[Begin]
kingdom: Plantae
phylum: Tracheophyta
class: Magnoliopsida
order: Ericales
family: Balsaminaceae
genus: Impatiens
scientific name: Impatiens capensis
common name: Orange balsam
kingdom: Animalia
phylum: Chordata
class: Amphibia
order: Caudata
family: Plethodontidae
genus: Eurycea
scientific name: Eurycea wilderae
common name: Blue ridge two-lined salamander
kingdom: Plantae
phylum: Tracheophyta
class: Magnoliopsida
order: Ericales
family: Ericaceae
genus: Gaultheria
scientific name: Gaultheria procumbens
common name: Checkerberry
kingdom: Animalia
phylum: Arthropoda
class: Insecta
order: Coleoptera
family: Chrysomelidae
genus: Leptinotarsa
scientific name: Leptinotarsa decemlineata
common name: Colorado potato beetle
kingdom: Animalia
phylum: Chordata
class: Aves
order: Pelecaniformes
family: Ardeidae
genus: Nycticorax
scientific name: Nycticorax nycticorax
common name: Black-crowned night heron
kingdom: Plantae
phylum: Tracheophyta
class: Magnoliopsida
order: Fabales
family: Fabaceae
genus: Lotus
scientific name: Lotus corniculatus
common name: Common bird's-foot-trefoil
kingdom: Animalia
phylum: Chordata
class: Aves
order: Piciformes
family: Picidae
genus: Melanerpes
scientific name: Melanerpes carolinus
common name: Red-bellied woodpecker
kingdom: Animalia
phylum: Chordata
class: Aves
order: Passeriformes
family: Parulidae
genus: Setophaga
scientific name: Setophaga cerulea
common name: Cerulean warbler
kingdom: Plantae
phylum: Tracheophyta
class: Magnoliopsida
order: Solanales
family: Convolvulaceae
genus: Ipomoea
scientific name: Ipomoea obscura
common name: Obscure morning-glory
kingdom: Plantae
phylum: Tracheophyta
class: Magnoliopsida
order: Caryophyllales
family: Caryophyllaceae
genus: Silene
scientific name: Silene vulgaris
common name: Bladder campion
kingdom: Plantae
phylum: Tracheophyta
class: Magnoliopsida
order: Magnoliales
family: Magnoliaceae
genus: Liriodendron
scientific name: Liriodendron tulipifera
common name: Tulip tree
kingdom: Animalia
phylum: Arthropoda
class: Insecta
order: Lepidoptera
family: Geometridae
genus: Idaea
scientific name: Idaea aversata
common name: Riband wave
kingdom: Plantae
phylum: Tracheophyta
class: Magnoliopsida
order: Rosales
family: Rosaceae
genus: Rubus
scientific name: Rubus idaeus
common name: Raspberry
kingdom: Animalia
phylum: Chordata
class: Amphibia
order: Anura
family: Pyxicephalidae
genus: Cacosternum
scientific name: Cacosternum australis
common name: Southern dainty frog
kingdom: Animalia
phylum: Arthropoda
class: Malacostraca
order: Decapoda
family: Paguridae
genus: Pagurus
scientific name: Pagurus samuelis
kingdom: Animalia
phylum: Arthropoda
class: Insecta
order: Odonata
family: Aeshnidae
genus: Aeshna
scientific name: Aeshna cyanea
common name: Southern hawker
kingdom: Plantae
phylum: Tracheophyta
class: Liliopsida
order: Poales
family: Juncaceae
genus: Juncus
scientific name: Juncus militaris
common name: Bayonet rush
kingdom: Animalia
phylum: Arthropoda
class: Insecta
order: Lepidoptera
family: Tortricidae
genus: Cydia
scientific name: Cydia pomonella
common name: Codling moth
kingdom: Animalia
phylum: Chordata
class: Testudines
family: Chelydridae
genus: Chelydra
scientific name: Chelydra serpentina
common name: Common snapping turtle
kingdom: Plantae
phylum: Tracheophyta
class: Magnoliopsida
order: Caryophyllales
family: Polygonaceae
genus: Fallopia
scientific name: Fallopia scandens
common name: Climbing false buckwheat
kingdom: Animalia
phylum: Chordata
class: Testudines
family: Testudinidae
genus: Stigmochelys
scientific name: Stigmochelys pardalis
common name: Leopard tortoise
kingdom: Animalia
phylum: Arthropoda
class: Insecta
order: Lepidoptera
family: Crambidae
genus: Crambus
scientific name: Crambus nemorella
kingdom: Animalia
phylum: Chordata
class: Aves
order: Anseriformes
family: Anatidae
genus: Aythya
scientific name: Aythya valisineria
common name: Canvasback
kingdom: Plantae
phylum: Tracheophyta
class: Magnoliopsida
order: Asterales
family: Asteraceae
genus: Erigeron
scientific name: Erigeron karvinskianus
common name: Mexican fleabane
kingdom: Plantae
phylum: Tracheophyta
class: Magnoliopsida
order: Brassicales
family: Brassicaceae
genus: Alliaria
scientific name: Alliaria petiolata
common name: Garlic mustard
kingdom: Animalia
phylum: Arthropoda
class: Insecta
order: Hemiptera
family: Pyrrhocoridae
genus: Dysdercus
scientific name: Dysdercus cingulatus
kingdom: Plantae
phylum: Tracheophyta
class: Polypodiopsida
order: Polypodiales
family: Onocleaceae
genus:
[End]
TASK REQUIREMENTS: Turn every line of all the records above into a single numbered list, leaving out any blank lines.

FINISHED EXERCISE:
1. kingdom: Plantae
2. phylum: Tracheophyta
3. class: Magnoliopsida
4. order: Ericales
5. family: Balsaminaceae
6. genus: Impatiens
7. scientific name: Impatiens capensis
8. common name: Orange balsam
9. kingdom: Animalia
10. phylum: Chordata
11. class: Amphibia
12. order: Caudata
13. family: Plethodontidae
14. genus: Eurycea
15. scientific name: Eurycea wilderae
16. common name: Blue ridge two-lined salamander
17. kingdom: Plantae
18. phylum: Tracheophyta
19. class: Magnoliopsida
20. order: Ericales
21. family: Ericaceae
22. genus: Gaultheria
23. scientific name: Gaultheria procumbens
24. common name: Checkerberry
25. kingdom: Animalia
26. phylum: Arthropoda
27. class: Insecta
28. order: Coleoptera
29. family: Chrysomelidae
30. genus: Leptinotarsa
31. scientific name: Leptinotarsa decemlineata
32. common name: Colorado potato beetle
33. kingdom: Animalia
34. phylum: Chordata
35. class: Aves
36. order: Pelecaniformes
37. family: Ardeidae
38. genus: Nycticorax
39. scientific name: Nycticorax nycticorax
40. common name: Black-crowned night heron
41. kingdom: Plantae
42. phylum: Tracheophyta
43. class: Magnoliopsida
44. order: Fabales
45. family: Fabaceae
46. genus: Lotus
47. scientific name: Lotus corniculatus
48. common name: Common bird's-foot-trefoil
49. kingdom: Animalia
50. phylum: Chordata
51. class: Aves
52. order: Piciformes
53. family: Picidae
54. genus: Melanerpes
55. scientific name: Melanerpes carolinus
56. common name: Red-bellied woodpecker
57. kingdom: Animalia
58. phylum: Chordata
59. class: Aves
60. order: Passeriformes
61. family: Parulidae
62. genus: Setophaga
63. scientific name: Setophaga cerulea
64. common name: Cerulean warbler
65. kingdom: Plantae
66. phylum: Tracheophyta
67. class: Magnoliopsida
68. order: Solanales
69. family: Convolvulaceae
70. genus: Ipomoea
71. scientific name: Ipomoea obscura
72. common name: Obscure morning-glory
73. kingdom: Plantae
74. phylum: Tracheophyta
75. class: Magnoliopsida
76. order: Caryophyllales
77. family: Caryophyllaceae
78. genus: Silene
79. scientific name: Silene vulgaris
80. common name: Bladder campion
81. kingdom: Plantae
82. phylum: Tracheophyta
83. class: Magnoliopsida
84. order: Magnoliales
85. family: Magnoliaceae
86. genus: Liriodendron
87. scientific name: Liriodendron tulipifera
88. common name: Tulip tree
89. kingdom: Animalia
90. phylum: Arthropoda
91. class: Insecta
92. order: Lepidoptera
93. family: Geometridae
94. genus: Idaea
95. scientific name: Idaea aversata
96. common name: Riband wave
97. kingdom: Plantae
98. phylum: Tracheophyta
99. class: Magnoliopsida
100. order: Rosales
101. family: Rosaceae
102. genus: Rubus
103. scientific name: Rubus idaeus
104. common name: Raspberry
105. kingdom: Animalia
106. phylum: Chordata
107. class: Amphibia
108. order: Anura
109. family: Pyxicephalidae
110. genus: Cacosternum
111. scientific name: Cacosternum australis
112. common name: Southern dainty frog
113. kingdom: Animalia
114. phylum: Arthropoda
115. class: Malacostraca
116. order: Decapoda
117. family: Paguridae
118. genus: Pagurus
119. scientific name: Pagurus samuelis
120. kingdom: Animalia
121. phylum: Arthropoda
122. class: Insecta
123. order: Odonata
124. family: Aeshnidae
125. genus: Aeshna
126. scientific name: Aeshna cyanea
127. common name: Southern hawker
128. kingdom: Plantae
129. phylum: Tracheophyta
130. class: Liliopsida
131. order: Poales
132. family: Juncaceae
133. genus: Juncus
134. scientific name: Juncus militaris
135. common name: Bayonet rush
136. kingdom: Animalia
137. phylum: Arthropoda
138. class: Insecta
139. order: Lepidoptera
140. family: Tortricidae
141. genus: Cydia
142. scientific name: Cydia pomonella
143. common name: Codling moth
144. kingdom: Animalia
145. phylum: Chordata
146. class: Testudines
147. family: Chelydridae
148. genus: Chelydra
149. scientific name: Chelydra serpentina
150. common name: Common snapping turtle
151. kingdom: Plantae
152. phylum: Tracheophyta
153. class: Magnoliopsida
154. order: Caryophyllales
155. family: Polygonaceae
156. genus: Fallopia
157. scientific name: Fallopia scandens
158. common name: Climbing false buckwheat
159. kingdom: Animalia
160. phylum: Chordata
161. class: Testudines
162. family: Testudinidae
163. genus: Stigmochelys
164. scientific name: Stigmochelys pardalis
165. common name: Leopard tortoise
166. kingdom: Animalia
167. phylum: Arthropoda
168. class: Insecta
169. order: Lepidoptera
170. family: Crambidae
171. genus: Crambus
172. scientific name: Crambus nemorella
173. kingdom: Animalia
174. phylum: Chordata
175. class: Aves
176. order: Anseriformes
177. family: Anatidae
178. genus: Aythya
179. scientific name: Aythya valisineria
180. common name: Canvasback
181. kingdom: Plantae
182. phylum: Tracheophyta
183. class: Magnoliopsida
184. order: Asterales
185. family: Asteraceae
186. genus: Erigeron
187. scientific name: Erigeron karvinskianus
188. common name: Mexican fleabane
189. kingdom: Plantae
190. phylum: Tracheophyta
191. class: Magnoliopsida
192. order: Brassicales
193. family: Brassicaceae
194. genus: Alliaria
195. scientific name: Alliaria petiolata
196. common name: Garlic mustard
197. kingdom: Animalia
198. phylum: Arthropoda
199. class: Insecta
200. order: Hemiptera
201. family: Pyrrhocoridae
202. genus: Dysdercus
203. scientific name: Dysdercus cingulatus
204. kingdom: Plantae
205. phylum: Tracheophyta
206. class: Polypodiopsida
207. order: Polypodiales
208. family: Onocleaceae
209. genus:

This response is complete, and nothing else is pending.